**REQUIRED ACTIONS**:
• a. From the passage on life being in the blood, list every observation that follows the words "to the extent that."
• b. Echo the passage on life being in the blood word for word, starting with "If you’re trying" and going on through "person is dead.".
• c. Write what comes next in the passage on life being in the blood, picking up after its last sentence.

**GIVEN PASSAGE**:
========
If you’re trying to find the mystery of life, which let’s just say you’re an ancient people, you’re cut off from any form of direct, special revelation. You have the general revelation, you’re made in God’s image, you’re in a place where you do not know Torah, you do not hear the revelation of God, and you’re trying to figure out what life is all about. It doesn’t take you long to figure out that life is in the blood. Life is in the blood to the extent that if someone loses blood, they die. Life is blood to the extent that all the creatures that we would consider as animal creatures, even like unto us, there is blood. The life is in the blood to the extent that, if you have someone who’s cut and the blood is spurting out, when the blood stops pulsing, the person is dead. 

Now, if you take the life is in the blood in a pagan way, you literally mean the life is in the blood, which is one of the reasons why you will find, you know, in ancient cultures in Central and South America, especially with human sacrifice. And you look at the reason for the human sacrifice. There’s an impulse. We’ve got to have some kind of blood sacrifice, it needs to be as innocent as possible, which is why so many of these are children. Found also in Canaan. Remember, the purpose here is to prepare the Children of Israel for entering Canaan, while not becoming Canaanites. And a part of what the Canaanites are doing, particularly in sacrifices to Molech, is they’re sacrificing their children. 

Some years ago, an archeologist came to Southern Seminary for a conference and was speaking about modern archeological finds, and mentioned that so many of them actually, in the ancient near east, have been completely accidental. In other words, there’s certain tells or mounds where people know we ought to dig there and see what’s there. There are certain civilizational spots, you could just say Jericho or other places, not to mention Jerusalem, or we know we know what this place is. And we know, as you dig down stratum by stratum, you’re going to find all kinds of interesting materials.
========
**DATASET ROWS**:

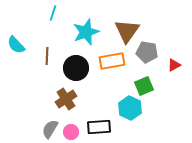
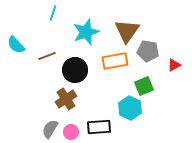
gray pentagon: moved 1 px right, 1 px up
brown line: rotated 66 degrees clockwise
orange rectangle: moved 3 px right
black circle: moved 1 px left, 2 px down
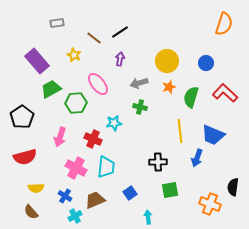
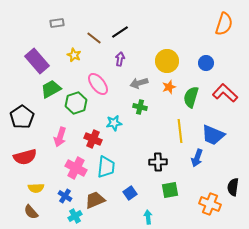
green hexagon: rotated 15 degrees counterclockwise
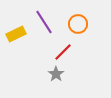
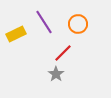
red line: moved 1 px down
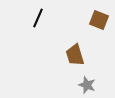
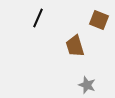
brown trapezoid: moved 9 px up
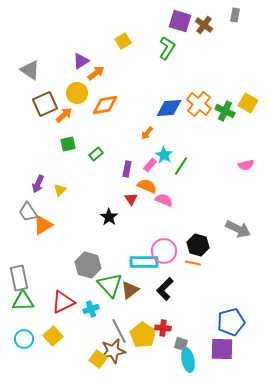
========
**ANSWERS BELOW**:
• a.
- If someone loses blood, they die.
- All the creatures we would consider animal creatures, even like us, have blood.
- If someone is cut and the blood is spurting out, the person is dead when the blood stops pulsing.

• b.
If you’re trying to find the mystery of life, which let’s just say you’re an ancient people, you’re cut off from any form of direct, special revelation. You have the general revelation, you’re made in God’s image, you’re in a place where you do not know Torah, you do not hear the revelation of God, and you’re trying to figure out what life is all about. It doesn’t take you long to figure out that life is in the blood. Life is in the blood to the extent that if someone loses blood, they die. Life is blood to the extent that all the creatures that we would consider as animal creatures, even like unto us, there is blood. The life is in the blood to the extent that, if you have someone who’s cut and the blood is spurting out, when the blood stops pulsing, the person is dead.

• c.
But other things have been found elsewhere, especially in the ancient Near East, nearly entirely by accident. One of them came in Syria, very close to the Golan Heights, which means very close to Mount Carmel, you know, headed in that direction, very close to Israel. And what was found was a dumping place of dead bodies. And the dead bodies had been sacrificed and burned. And the dead bodies were all of children, about ages four and under. All of them had been clearly sacrificed in some kind of sacrificial system. They’d been killed and their bodies burned. But what was noted about this, this horrible find was that what was shocking is that the main leg bones in all of these skeletons had been broken, and it was so that the children could not crawl out of the fire. 

And you look at that and you go, “Oh!” This blood sacrifice, in a pagan sense, makes the sacrifice and the priesthood the focus, and this blood, the idea that life is in the blood. You know, the priest would smear themselves with blood and there would be orgies of blood. That’s not what you see here. In fact, the detailed instructions given to the priests in Leviticus are such that there is no confusion between the sacrifice that God has ordered and the pagan sacrifices, and the eating of blood is a part of this.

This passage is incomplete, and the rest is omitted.